Redundancy is never an easy thing to do, particularly in smaller companies where professional relationships are very often personal, too. When drawing up criteria for selecting employees for redundancy, it’s essential for the employer to focus on fair, objective and reasonable measures. Not only is this good for business, it also helps to protect against potential employment tribunal cases.
Skills and standard of work
The most important criterion will usually be an employee’s skills and aptitude at their job, and the standard of work that they produce. Maintaining good records of staff appraisals and productivity will make it easier to ensure that you retain your best staff and lose the worst performing people.
It’s also a good idea to prioritize for redundancy any employees who have been subject to disciplinary procedures and found guilty of misconduct or breaching the terms of their employment.
Identify the best performing
Next, you could consider employees’ attendance records, their qualifications, or perhaps the scores they’ve achieved in assessments or training courses. Anything that helps you to fairly identify who are the lowest performing, least able and least productive employees is likely to be a useful (and legal) way to select employees for redundancy.

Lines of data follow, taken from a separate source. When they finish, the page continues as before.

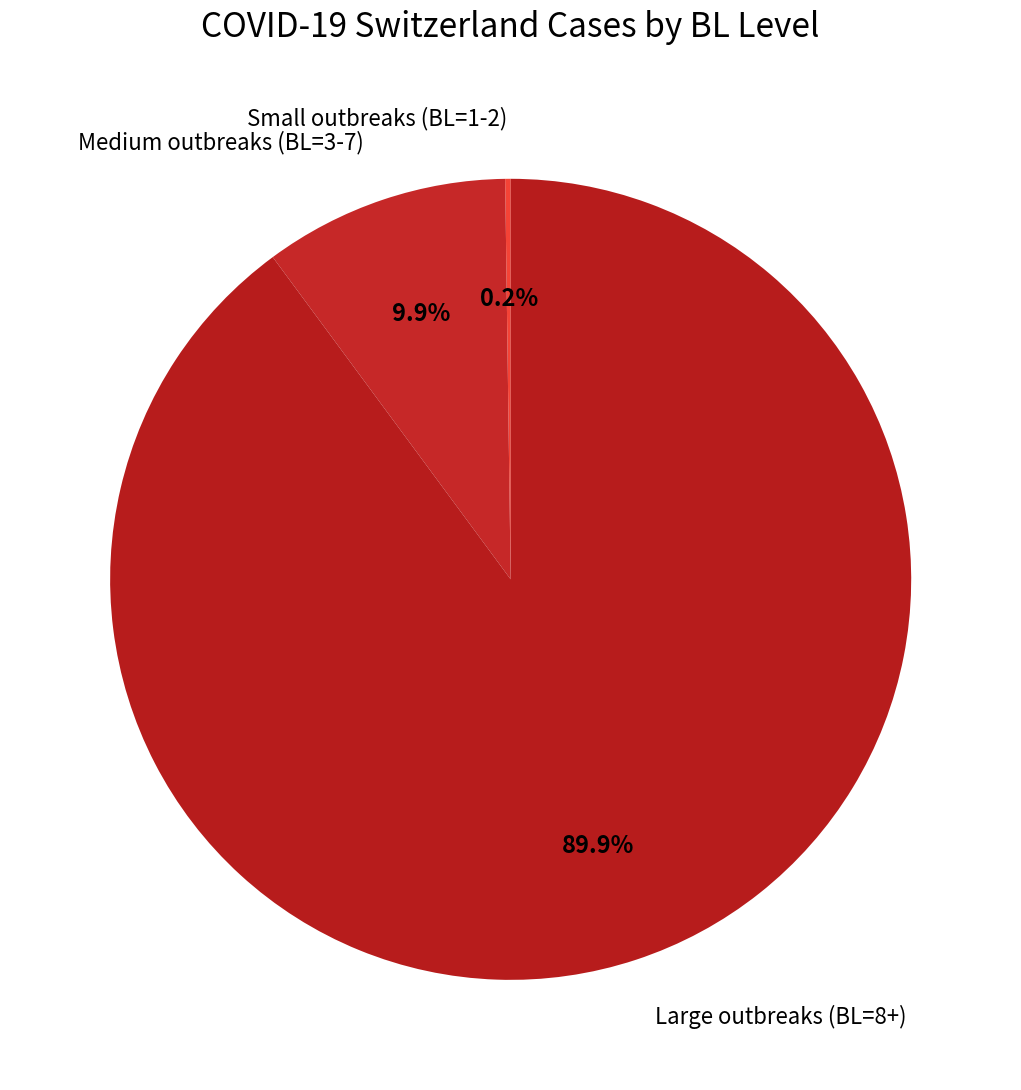

What percentage do Large outbreaks (BL=8+) and Medium outbreaks (BL=3-7) together represent?

99.8%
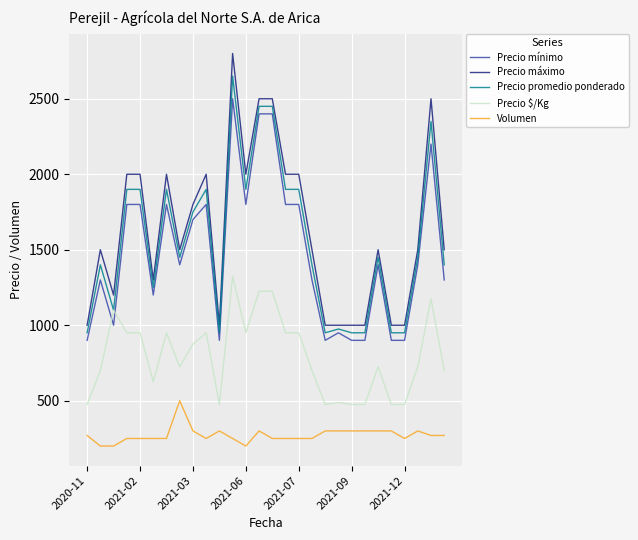

What is the lowest value of the Volumen series?

200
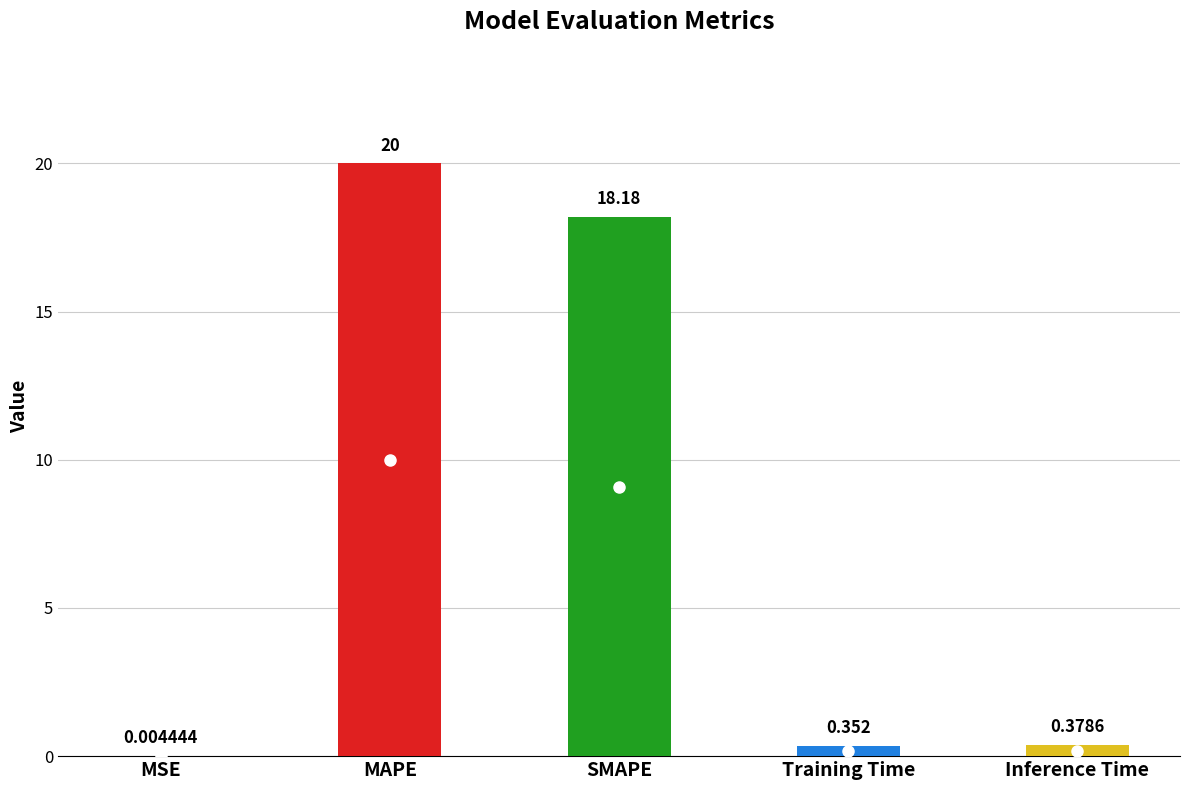

What is the maximum value shown in the chart?

20.0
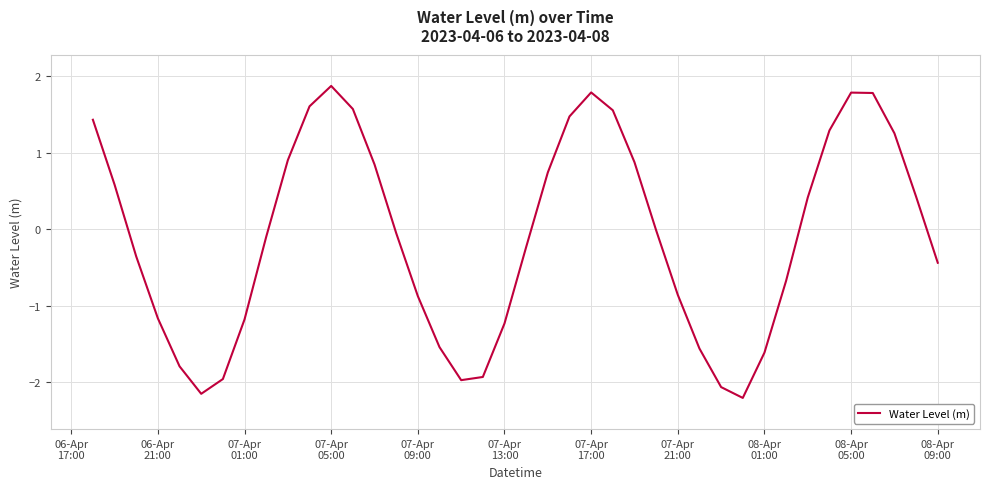

What is the maximum value shown in the chart?

1.9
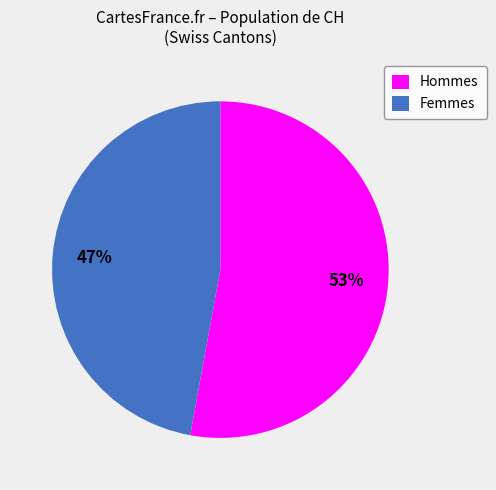

Rank the categories by value from lowest to highest.

Femmes, Hommes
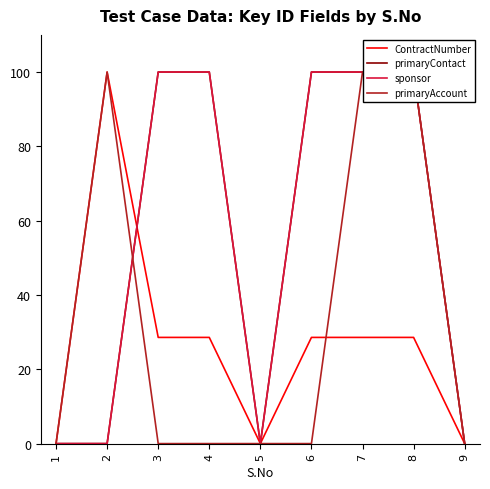

Where do sponsor and primaryAccount first cross each other?

2 and 3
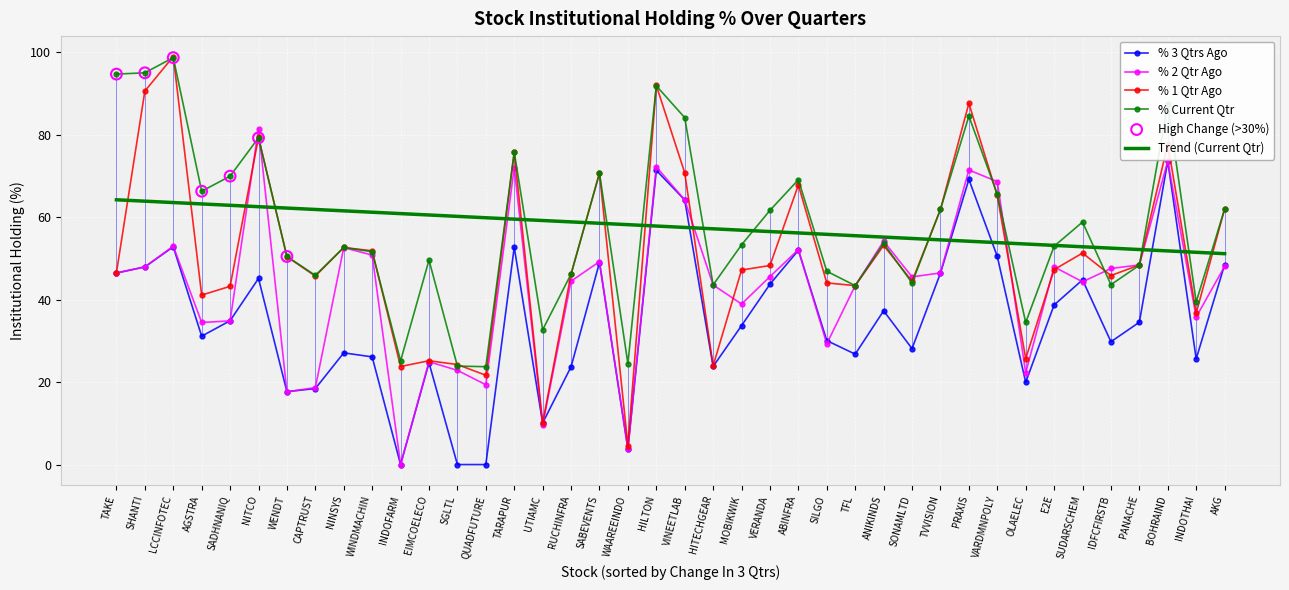

Between ANIKINDS and INDOTHAI, which series saw the biggest shift?

% 2 Qtr Ago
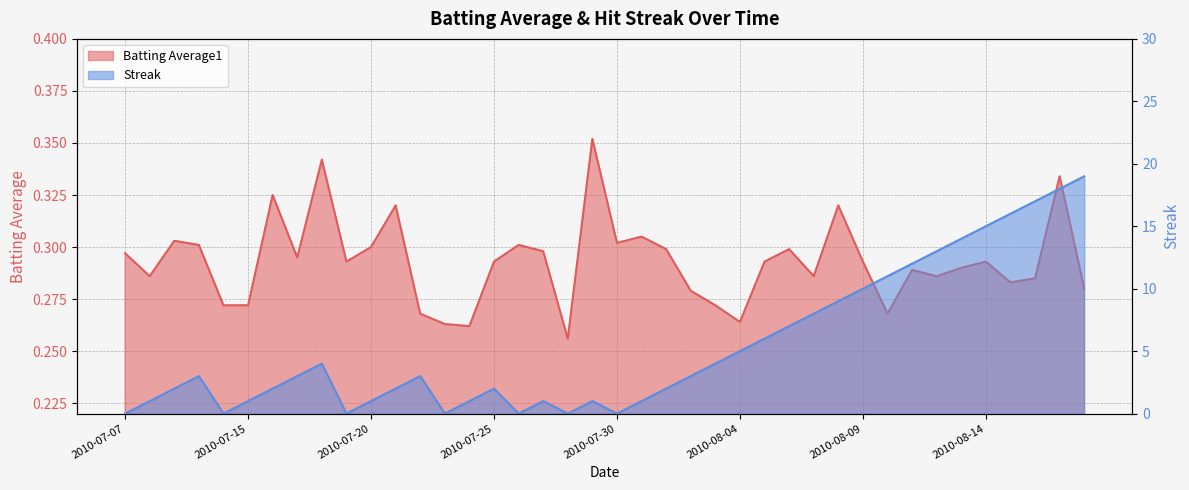

What are all the series names shown in the legend?

Batting Average1, Streak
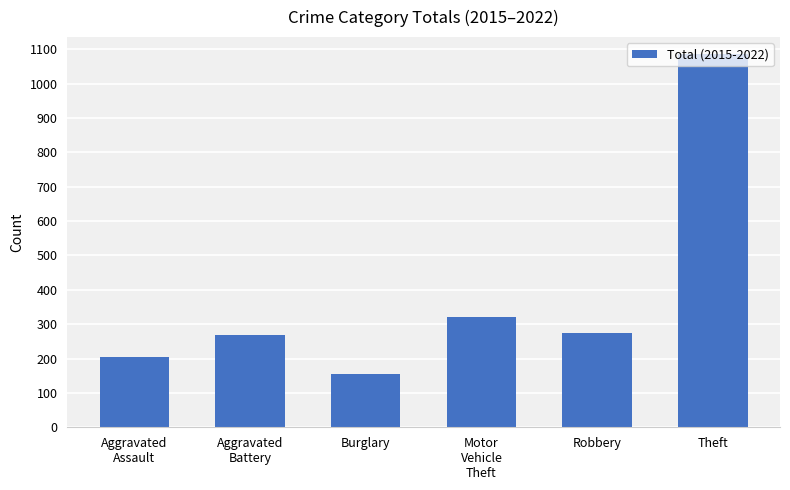

True or false: the data shows 1469 at Theft.

False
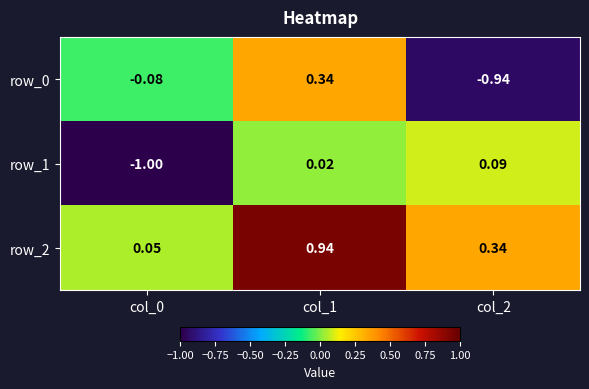

How many data points in row_1 are above 0?

2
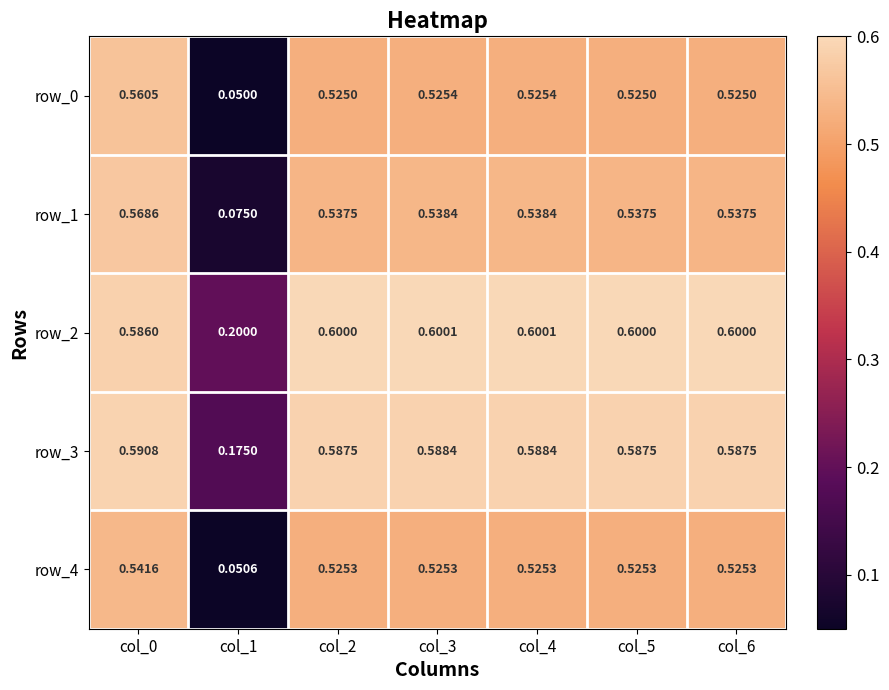

What is the spread (max minus min) of values at col_1?

0.2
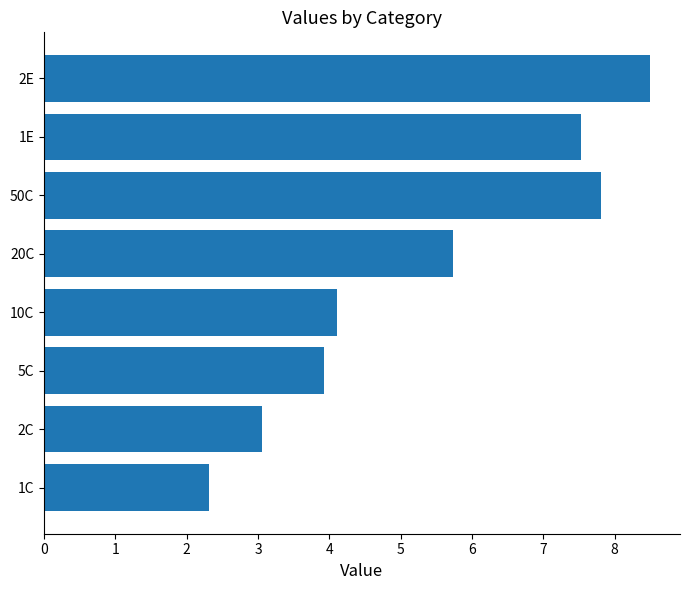

What is the ratio of the value at 1C to the value at 5C?

0.6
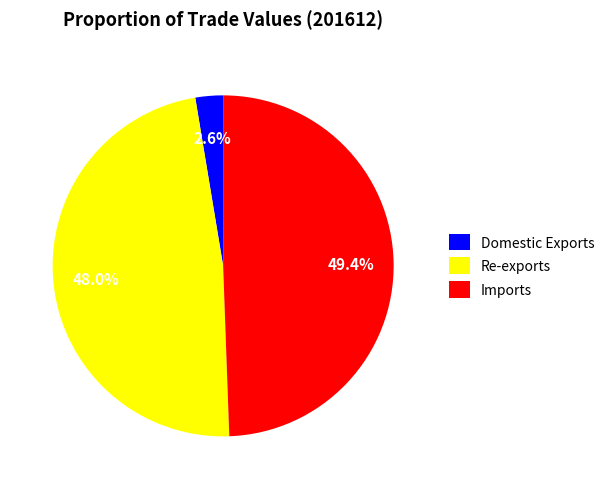

To the nearest percent, what percentage of the pie is Imports?

49%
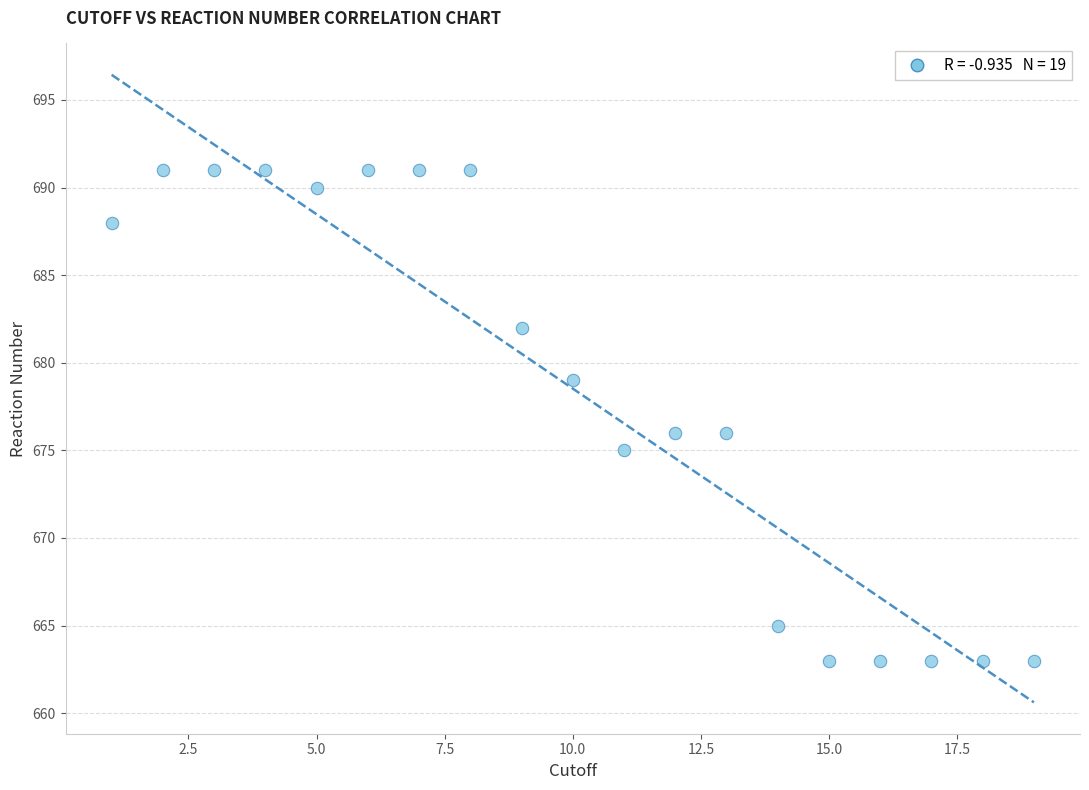

What is the range of X values (max minus min)?

18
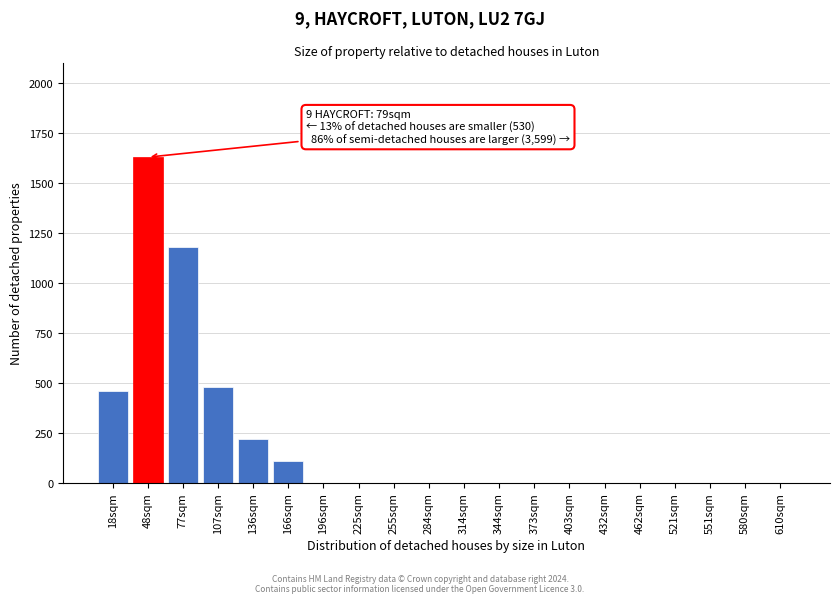

Reading right to left, transcribe all the data shown in this chart.

610sqm=0	580sqm=0	551sqm=0	521sqm=0	462sqm=0	432sqm=0	403sqm=0	373sqm=0	344sqm=0	314sqm=0	284sqm=0	255sqm=0	225sqm=0	196sqm=0	166sqm=110	136sqm=220	107sqm=480	77sqm=1180	48sqm=1630	18sqm=460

Some employers consider that a last-in, first-out policy is fair, so that long standing employees are rewarded for their loyalty. However, this isn’t always the best way of ensuring you keep the most able staff, so you shouldn’t rely on it. Criteria that you shouldn’t use includes pregnancy, disability and participation in a trade union – all of which could be legally challenged.
Finally, it’s also important for an employer to consider alternatives to selecting staff for redundancy. These include inviting applications for voluntary redundancy, filling vacancies with existing employees, temporary layoffs or short-time working.